═══ Excerpted data ═══
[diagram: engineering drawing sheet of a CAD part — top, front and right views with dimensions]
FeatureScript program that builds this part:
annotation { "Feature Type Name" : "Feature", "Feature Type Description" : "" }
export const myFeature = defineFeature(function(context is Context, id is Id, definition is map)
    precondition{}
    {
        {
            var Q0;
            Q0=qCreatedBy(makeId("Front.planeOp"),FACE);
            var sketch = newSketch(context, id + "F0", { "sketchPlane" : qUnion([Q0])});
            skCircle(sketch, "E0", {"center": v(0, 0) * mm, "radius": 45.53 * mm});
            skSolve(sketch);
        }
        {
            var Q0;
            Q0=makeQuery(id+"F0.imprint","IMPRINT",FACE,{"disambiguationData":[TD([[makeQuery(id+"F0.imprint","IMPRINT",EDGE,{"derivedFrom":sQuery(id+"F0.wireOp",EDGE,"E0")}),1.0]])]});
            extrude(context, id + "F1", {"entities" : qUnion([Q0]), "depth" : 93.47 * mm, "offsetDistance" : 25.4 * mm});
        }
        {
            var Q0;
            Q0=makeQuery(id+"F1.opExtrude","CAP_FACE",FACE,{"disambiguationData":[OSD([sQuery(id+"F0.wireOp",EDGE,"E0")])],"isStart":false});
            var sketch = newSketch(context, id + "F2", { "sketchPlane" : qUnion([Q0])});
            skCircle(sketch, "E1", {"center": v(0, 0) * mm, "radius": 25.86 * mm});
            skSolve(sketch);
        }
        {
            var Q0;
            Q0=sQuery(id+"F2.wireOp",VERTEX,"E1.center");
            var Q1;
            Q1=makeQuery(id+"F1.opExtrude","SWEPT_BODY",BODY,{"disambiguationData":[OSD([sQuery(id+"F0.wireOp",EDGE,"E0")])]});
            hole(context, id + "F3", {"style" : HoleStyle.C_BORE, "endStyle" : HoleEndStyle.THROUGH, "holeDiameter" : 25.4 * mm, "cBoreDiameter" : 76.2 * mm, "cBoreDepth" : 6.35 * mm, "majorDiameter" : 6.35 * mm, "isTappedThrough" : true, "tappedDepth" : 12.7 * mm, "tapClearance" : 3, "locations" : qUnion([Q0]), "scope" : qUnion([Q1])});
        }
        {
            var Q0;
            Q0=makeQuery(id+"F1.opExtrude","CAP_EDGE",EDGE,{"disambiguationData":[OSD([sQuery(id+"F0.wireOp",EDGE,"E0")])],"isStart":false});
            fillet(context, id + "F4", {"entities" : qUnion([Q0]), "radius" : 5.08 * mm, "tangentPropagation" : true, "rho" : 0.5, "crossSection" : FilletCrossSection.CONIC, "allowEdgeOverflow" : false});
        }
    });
═══
Exercise instructions:
Pull out each line of the rows that contains the string "disambiguationData", matching case exactly.

Correct result:
            Q0=makeQuery(id+"F0.imprint","IMPRINT",FACE,{"disambiguationData":[TD([[makeQuery(id+"F0.imprint","IMPRINT",EDGE,{"derivedFrom":sQuery(id+"F0.wireOp",EDGE,"E0")}),1.0]])]});
            Q0=makeQuery(id+"F1.opExtrude","CAP_FACE",FACE,{"disambiguationData":[OSD([sQuery(id+"F0.wireOp",EDGE,"E0")])],"isStart":false});
            Q1=makeQuery(id+"F1.opExtrude","SWEPT_BODY",BODY,{"disambiguationData":[OSD([sQuery(id+"F0.wireOp",EDGE,"E0")])]});
            Q0=makeQuery(id+"F1.opExtrude","CAP_EDGE",EDGE,{"disambiguationData":[OSD([sQuery(id+"F0.wireOp",EDGE,"E0")])],"isStart":false});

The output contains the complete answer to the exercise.